BACKGROUND: Disruption of N6 methyl adenosine (m6A) modulation hampers gene expression and cellular functions, leading to various illnesses. However, the role of m6A modification in osteoarthritis (OA) synovitis remains unclear. This study aimed to explore the expression patterns of m6A regulators in OA synovial cell clusters and identify key m6A regulators that mediate synovial macrophage phenotypes. METHODS: The expression patterns of m6A regulators in the OA synovium were illustrated by analyzing bulk RNA-seq data. Next, we built an OA LASSO-Cox regression prediction model to identify the core m6A regulators. Potential target genes of these m6A regulators were identified by analyzing data from the RM2target database. A molecular functional network based on core m6A regulators and their target genes was constructed using the STRING database. Single-cell RNA-seq data were collected to verify the effects of m6A regulators on synovial cell clusters. Conjoint analyses of bulk and single-cell RNA-seq data were performed to validate the correlation between m6A regulators, synovial clusters, and disease conditions. After IGF2BP3 was screened as a potential modulator in OA macrophages, the IGF2BP3 expression level was tested in OA synovium and macrophages, and its functions were further tested by overexpression and knockdown in vitro. RESULTS: OA synovium showed aberrant expression patterns of m6A regulators. Based on these regulators, we constructed a well-fitting OA prediction model comprising six factors (FTO, YTHDC1, METTL5, IGF2BP3, ZC3H13, and HNRNPC). The functional network indicated that these factors were closely associated with OA synovial phenotypic alterations. Among these regulators, the m6A reader IGF2BP3 was identified as a potential macrophage mediator. Finally, IGF2BP3 upregulation was verified in the OA synovium, which promoted macrophage M1 polarization and inflammation. CONCLUSIONS: Our findings revealed the functions of m6A regulators in OA synovium and highlighted the association between IGF2BP3 and enhanced M1 polarization and inflammation in OA macrophages, providing novel molecular targets for OA diagnosis and treatment.

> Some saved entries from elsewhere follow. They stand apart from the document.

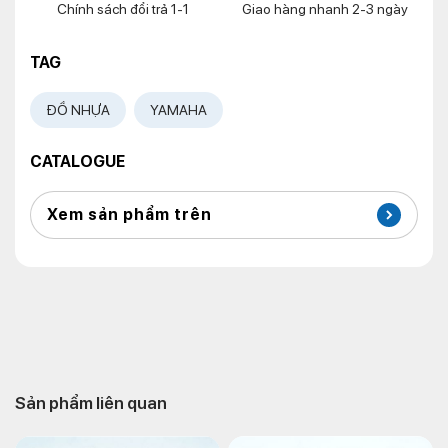
Chính sách đổi trả 1-1
Giao hàng nhanh 2-3 ngày
TAG
ĐỒ NHỰA
YAMAHA
CATALOGUE
Xem sản phẩm trên
Sản phẩm liên quan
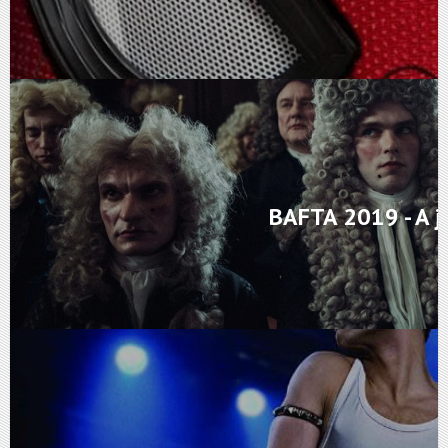
BAFTA 2019 - A j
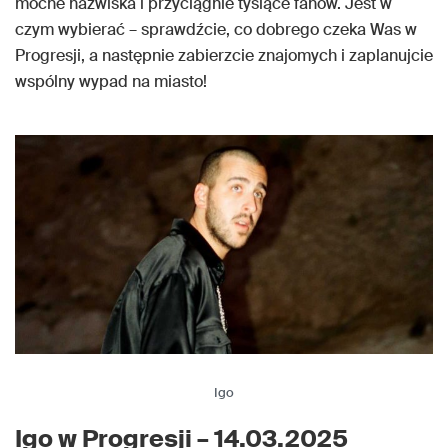
mocne nazwiska i przyciągnie tysiące fanów. Jest w
czym wybierać – sprawdźcie, co dobrego czeka Was w
Progresji, a następnie zabierzcie znajomych i zaplanujcie
wspólny wypad na miasto!
Igo
Igo w Progresji – 14.03.2025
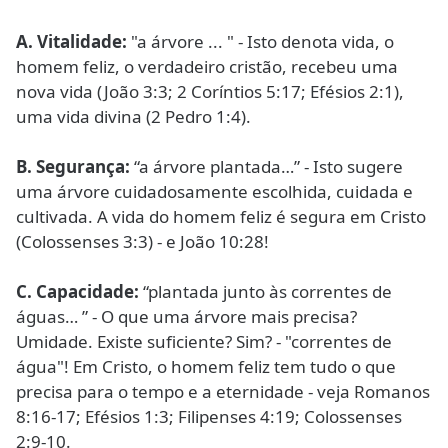
A.
Vitalidade:
"a árvore ... " - Isto denota vida, o
homem feliz, o verdadeiro cristão, recebeu uma
nova vida (João 3:3; 2 Coríntios 5:17; Efésios 2:1),
uma vida divina (2 Pedro 1:4).
B.
Segurança:
“a árvore plantada…” - Isto sugere
uma árvore cuidadosamente escolhida, cuidada e
cultivada. A vida do homem feliz é segura em Cristo
(Colossenses 3:3) - e João 10:28!
C.
Capacidade:
“plantada junto às correntes de
águas… ” - O que uma árvore mais precisa?
Umidade. Existe suficiente? Sim? - "correntes de
água"! Em Cristo, o homem feliz tem tudo o que
precisa para o tempo e a eternidade - veja Romanos
8:16-17; Efésios 1:3; Filipenses 4:19; Colossenses
2:9-10.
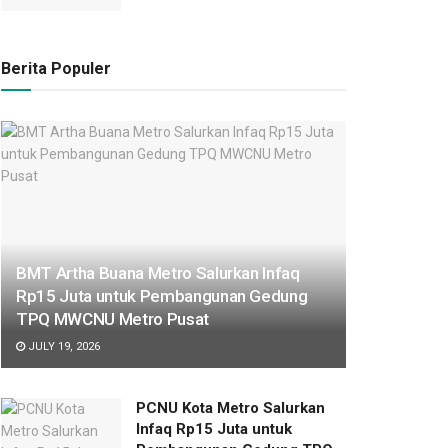
Berita Populer
BMT Artha Buana Metro Salurkan Infaq
Rp15 Juta untuk Pembangunan Gedung
TPQ MWCNU Metro Pusat
JULY 19, 2026
PCNU Kota Metro Salurkan
Infaq Rp15 Juta untuk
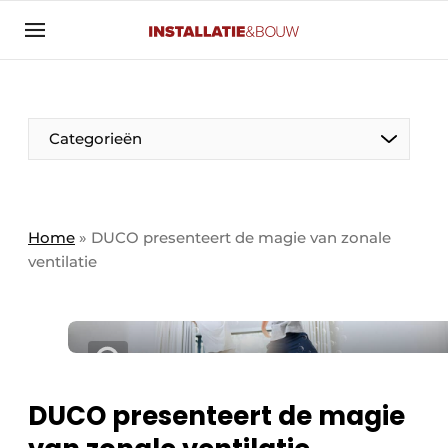
Aanmelden
Algemene voorwaarden
Banner overzicht
Categorieën
Bedrijven
Aanmelden
Bedankt voor de aanmelding
Bedrijven
Contact
Home
»
DUCO presenteert de magie van zonale
ventilatie
Evenement aanmelden
Algemeen
Home
Panelgesprek
Meest gelezen
Nieuwsbrief
Solar
Podcasts
DUCO presenteert de magie
HVAC
Privacy / Cookie statement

Down-regulated GAS6 impairs synovial macrophage efferocytosis and promotes obesity-associated osteoarthritis.

Obesity has always been considered a significant risk factor in osteoarthritis (OA) progression, but the underlying mechanism of obesity-related inflammation in OA synovitis remains unclear. The present study found that synovial macrophages infiltrated and polarized in the obesity microenvironment and identified the essential role of M1 macrophages in impaired macrophage efferocytosis using pathology analysis of obesity-associated OA. The present study revealed that obese OA patients and Apoe-/- mice showed a more pronounced synovitis and enhanced macrophage infiltration in synovial tissue, accompanied by dominant M1 macrophage polarization. Obese OA mice had a more severe cartilage destruction and increased levels of synovial apoptotic cells (ACs) than OA mice in the control group. Enhanced M1-polarized macrophages in obese synovium decreased growth arrest-specific 6 (GAS6) secretion, resulting in impaired macrophage efferocytosis in synovial ACs. Intracellular contents released by accumulated ACs further triggered an immune response and lead to a release of inflammatory factors, such as TNF-α, IL-1ß, and IL-6, which induce chondrocyte homeostasis dysfunction in obese OA patients. Intra-articular injection of GAS6 restored the phagocytic capacity of macrophages, reduced the accumulation of local ACs, and decreased the levels of TUNEL and Caspase-3 positive cells, preserving cartilage thickness and preventing the progression of obesity-associated OA. Therefore, targeting macrophage-associated efferocytosis or intra-articular injection of GAS6 is a potential therapeutic strategy for obesity-associated OA.